Reproduce the part of the Oscar-night commentary starting with "Sarah: Now, here’s" and going on through "a little emotional.".

Extract to read:
□ □ □ □ □

Ruth: Ahhh, Randy Newman. A greying man pianoing a jolly tune to a Toy Story 3 montage seems a fittingly sentimental image to represent such a saga. I think Matt is still fuming but Sarah and I maintain that it deserves recognition, so yay for any Oscar it gets!
Documentaries are usually my strong suit but since I do not know any of the Documentary Shorts I will simply quote Matt: “Come see this woman, she doesn’t have the boobs to wear that dress!”
Sarah: Live Action Short also goes to film that nobody in the room has seen. The same is probably true of the Academy.
Matt is busy squealing out his love for Oprah Winfrey, so as she announces the Documentary I admit to being a little bit shocked. Banksy’s Exit Through the Gift Shop certainly had the hype, but Inside Job isn’t such a shock winner when you consider the fact that it’s about the banking system and has won pretty much everything else.
Standing ovation now for Billy Crystal on the rare occasion that he isn’t presenting the ceremony. All he’s doing is rambling about meeting Bob Hope, but he’s already raised more genuine laughs than Franco and Hathaway have managed all night – and they’re actually doing pretty well.
Cue a rather bizarre flashback in the form of a holographic projection of Hope… introducing a bickering Jude Law and Robert Downey Jnr? Oh, must be Best Visual Effects, but I’m really much more interested in the scripted row about Downey Jnr’s infamous private life breaking out onstage…
But anyway, an award for Inception, and one that is thoroughly deserved, given the competition happens to include Hereafter. Then The Social Network claims Best Film Editing; David Fincher’s tendency to produce clever, well-shaped and tense plots relies on that kind of technical work.
Matt: Having seen Gwyneth Paltrow on Glee, I was sort of expecting more energy, but instead she seems to be going with the “I’ll-stand-here-and-sway-in-a-soulful-manner” tactic… which alas her voice isn’t strong enough to carry off. There is also a western feel to the song… which was odd. Not my genre.
And TS3 just won another award. Thankfully, even though Randy Newman has been nominated for 20 awards, he’s only ever won 2. Clearly the Academy thinks he’s as mediocre as I do!
Sarah: Now, here’s the weepy bit: Celine Dion singing Charlie Chaplin’s Smile to a montage of everyone in Hollywood who died in the previous year. Dennis Hopper, Irvin Kirschner, Blake Edwards… It’s safe to say everyone in the Kodak Theatre is just a little emotional.
Anne Hathaway, that costume change? Go back and do it again. I’m not a fan of the shiny blue. Anyway, all hail Kathryn Bigelow, first woman to win Best Director… to give it to Tom Hooper, for The King’s Speech? There’s shock in Butler tonight; the vote in this room was split between Darren Aronofsky and David Fincher. The King’s Speech is more of an actor’s film than a director’s. Still, it was always going to win an armful, so we may as well just wait and see what else it walks away with.
Matt: Natalie Portman winning Best Actress for Black Swan – Hell Yes! Having seen that film like 4 times (not all of which were online streaming – yay me!) I love it to bits, and she portrays descent into madness so well! Yes, her speech is a little rambly, but bless her: she’s noticeably pregnant (read: utterly hormonal. I’m surprised she hasn’t decided to try devouring part of the Oscar), she’s weeping but managing to keep it together (totally unlike Halle Berry – she was a mess for sure) and of course it’s a little lovey-dovey and praising everyone (wouldn’t you kill to see her say: “To all of my fellow nominees ‘Suck it. I’m better than you’”) but she looks stunning. NATALIE PORTMAN! I WANT YOUR BABIES – METAPHORICALLY AND NOT THE ONE YOU’RE CARRYING!

□ □ □ □ □

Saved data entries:
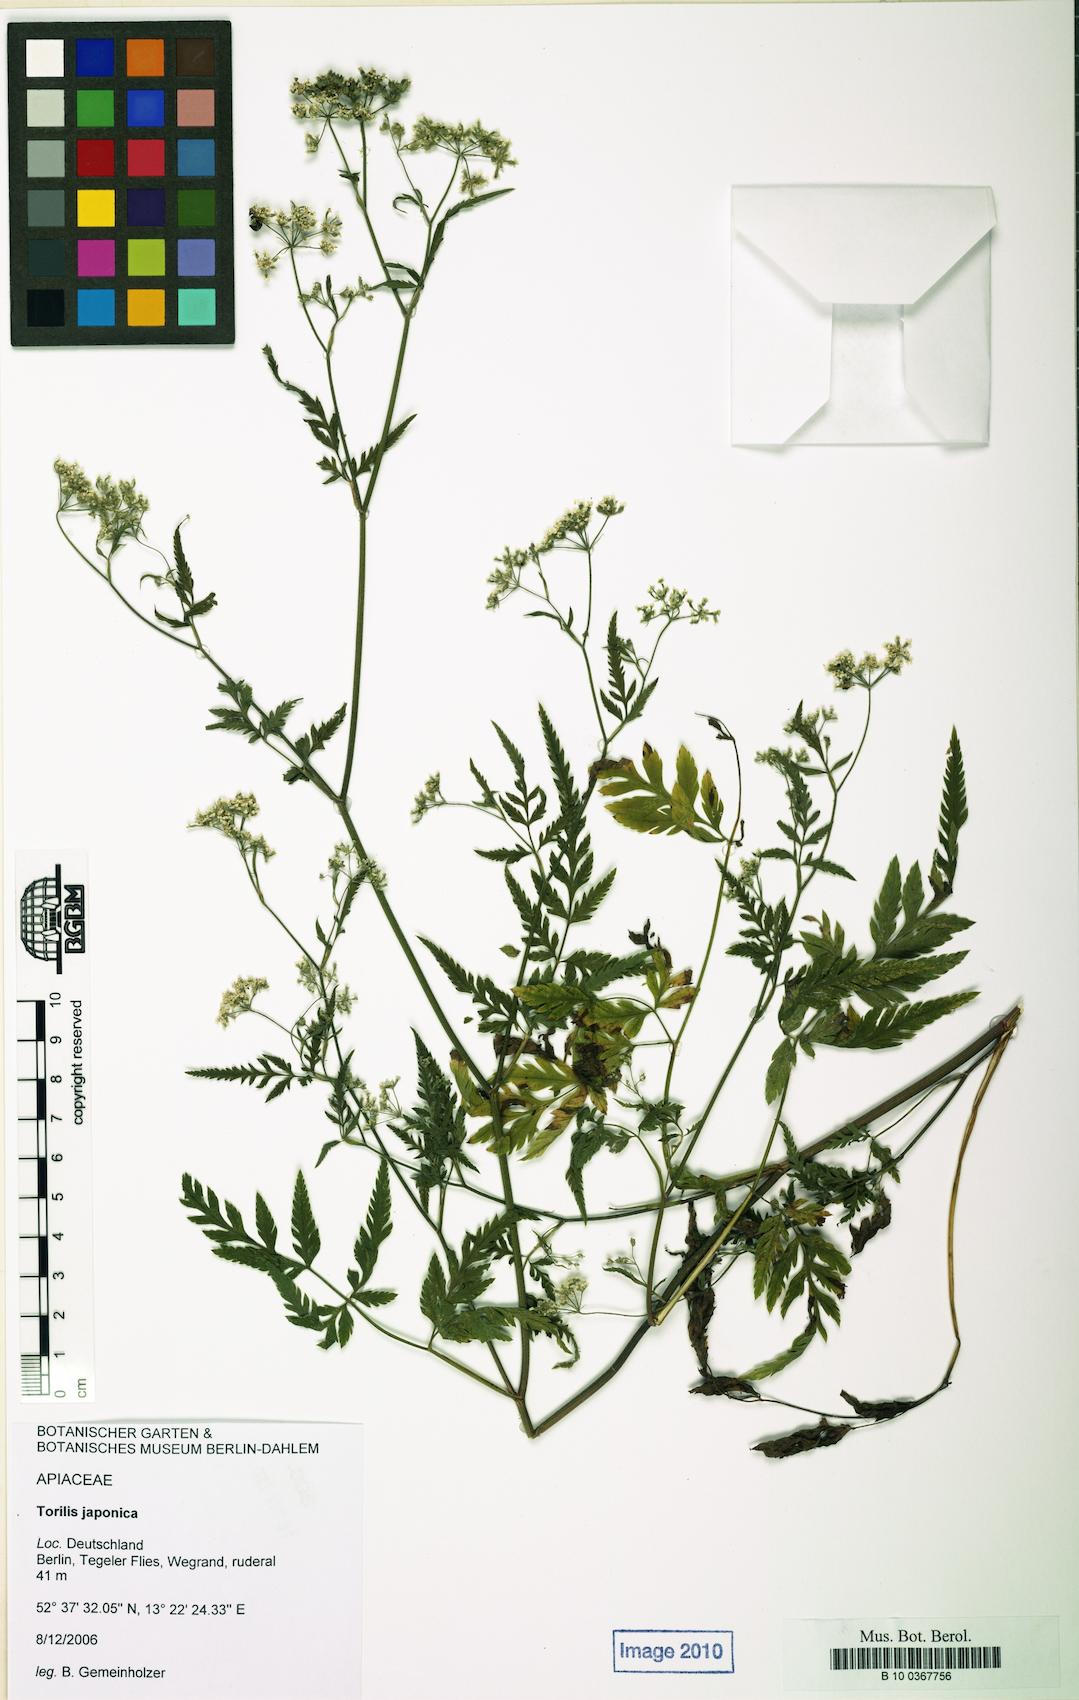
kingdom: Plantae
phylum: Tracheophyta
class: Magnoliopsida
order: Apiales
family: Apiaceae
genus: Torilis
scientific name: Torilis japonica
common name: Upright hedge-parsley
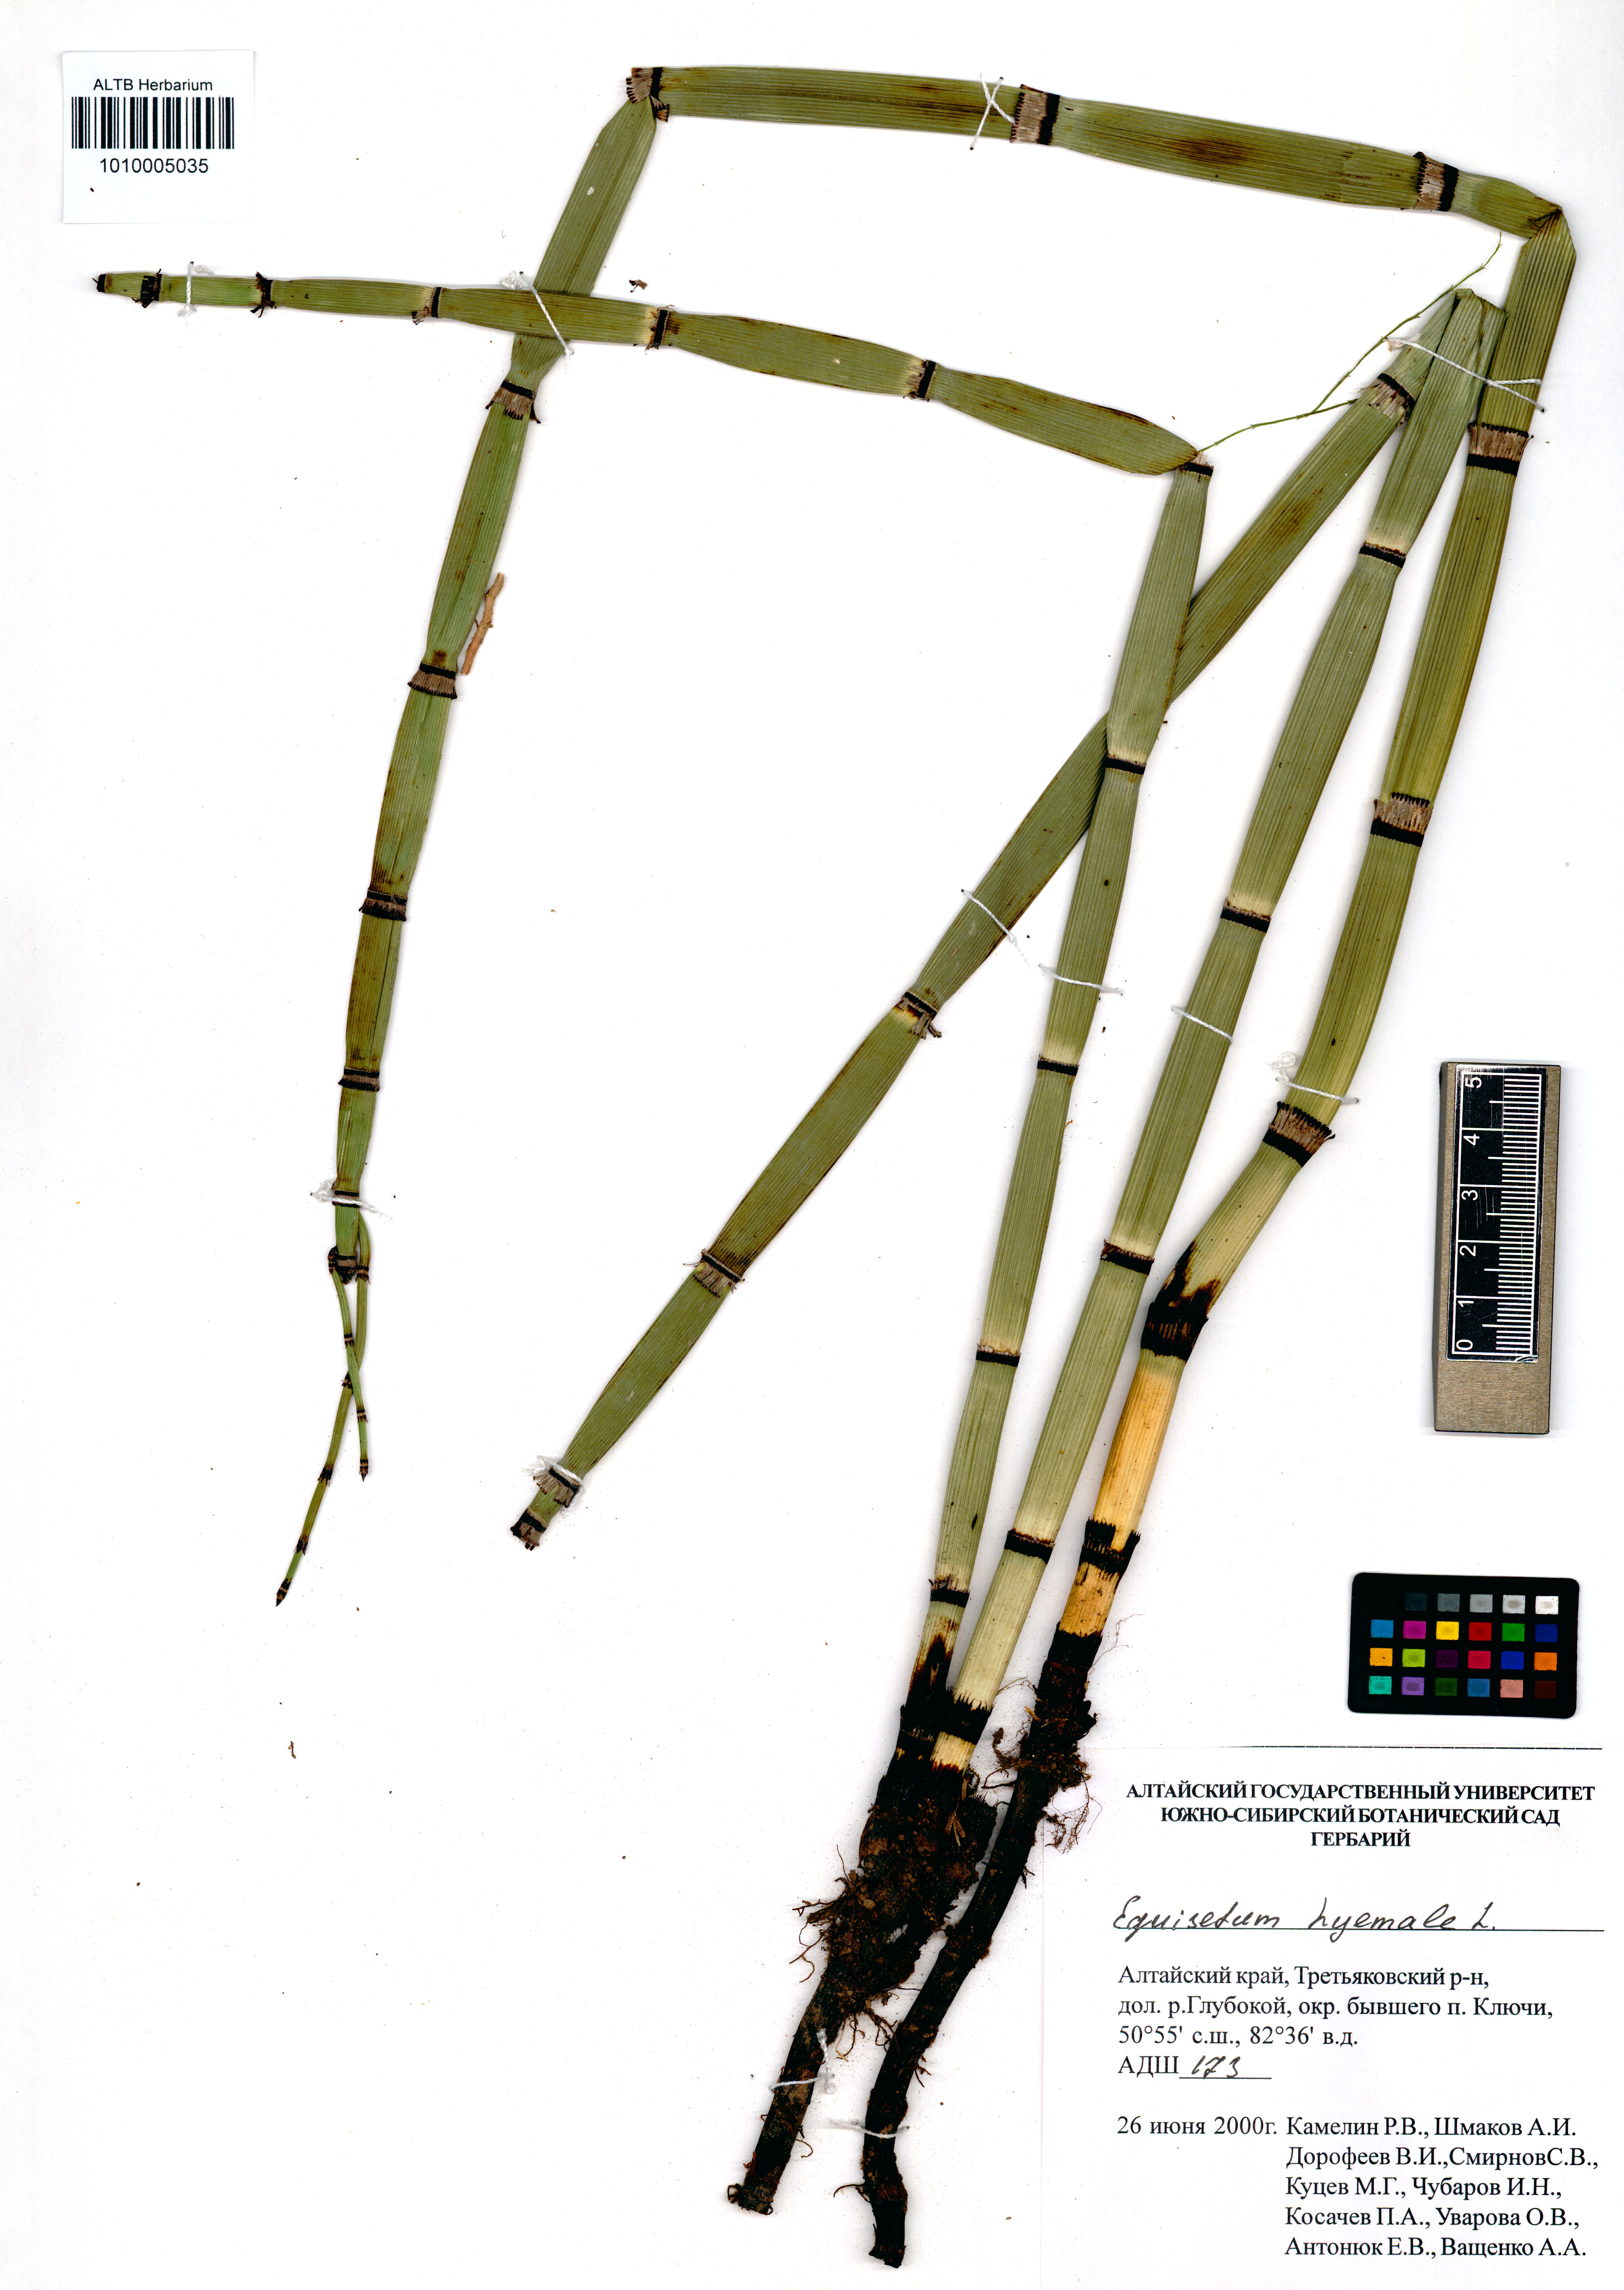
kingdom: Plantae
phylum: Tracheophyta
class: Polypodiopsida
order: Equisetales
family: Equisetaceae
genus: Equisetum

□ □ □ □ □

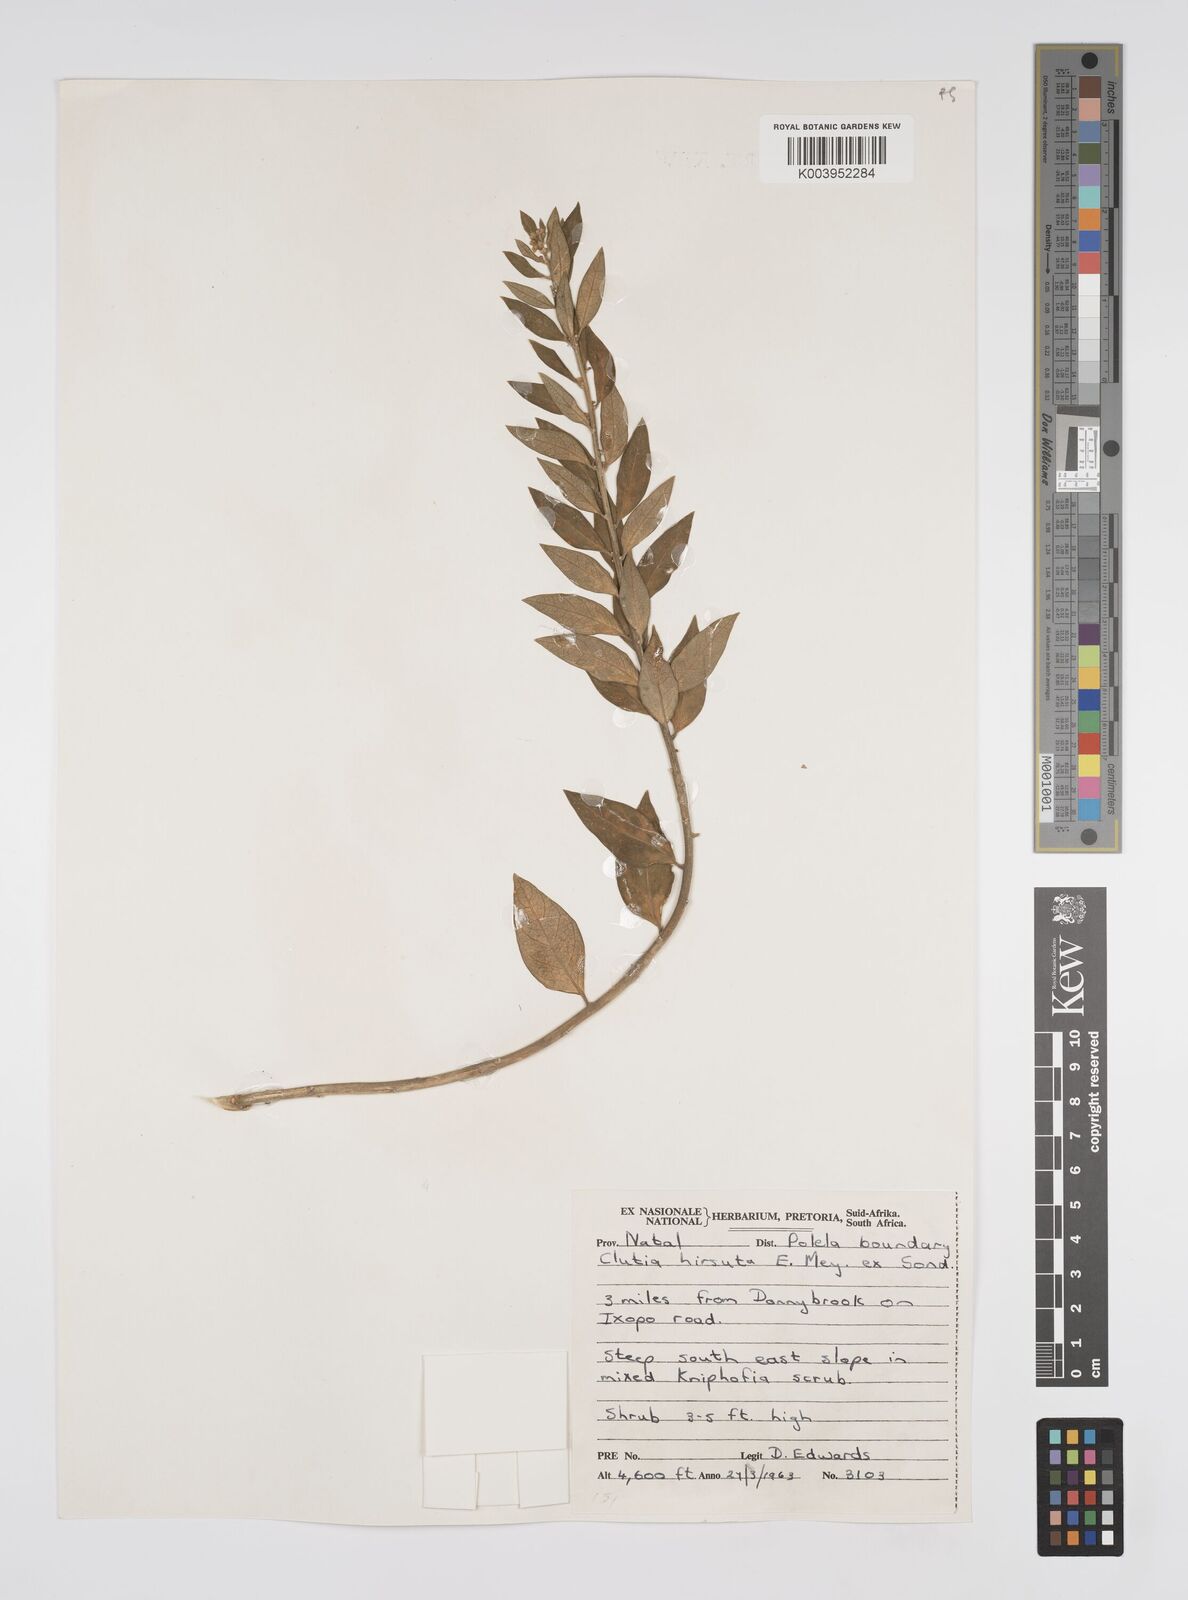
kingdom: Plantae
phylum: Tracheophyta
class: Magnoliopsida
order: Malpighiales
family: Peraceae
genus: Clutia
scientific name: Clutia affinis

□ □ □ □ □

Written reply:
Sarah: Now, here’s the weepy bit: Celine Dion singing Charlie Chaplin’s Smile to a montage of everyone in Hollywood who died in the previous year. Dennis Hopper, Irvin Kirschner, Blake Edwards… It’s safe to say everyone in the Kodak Theatre is just a little emotional.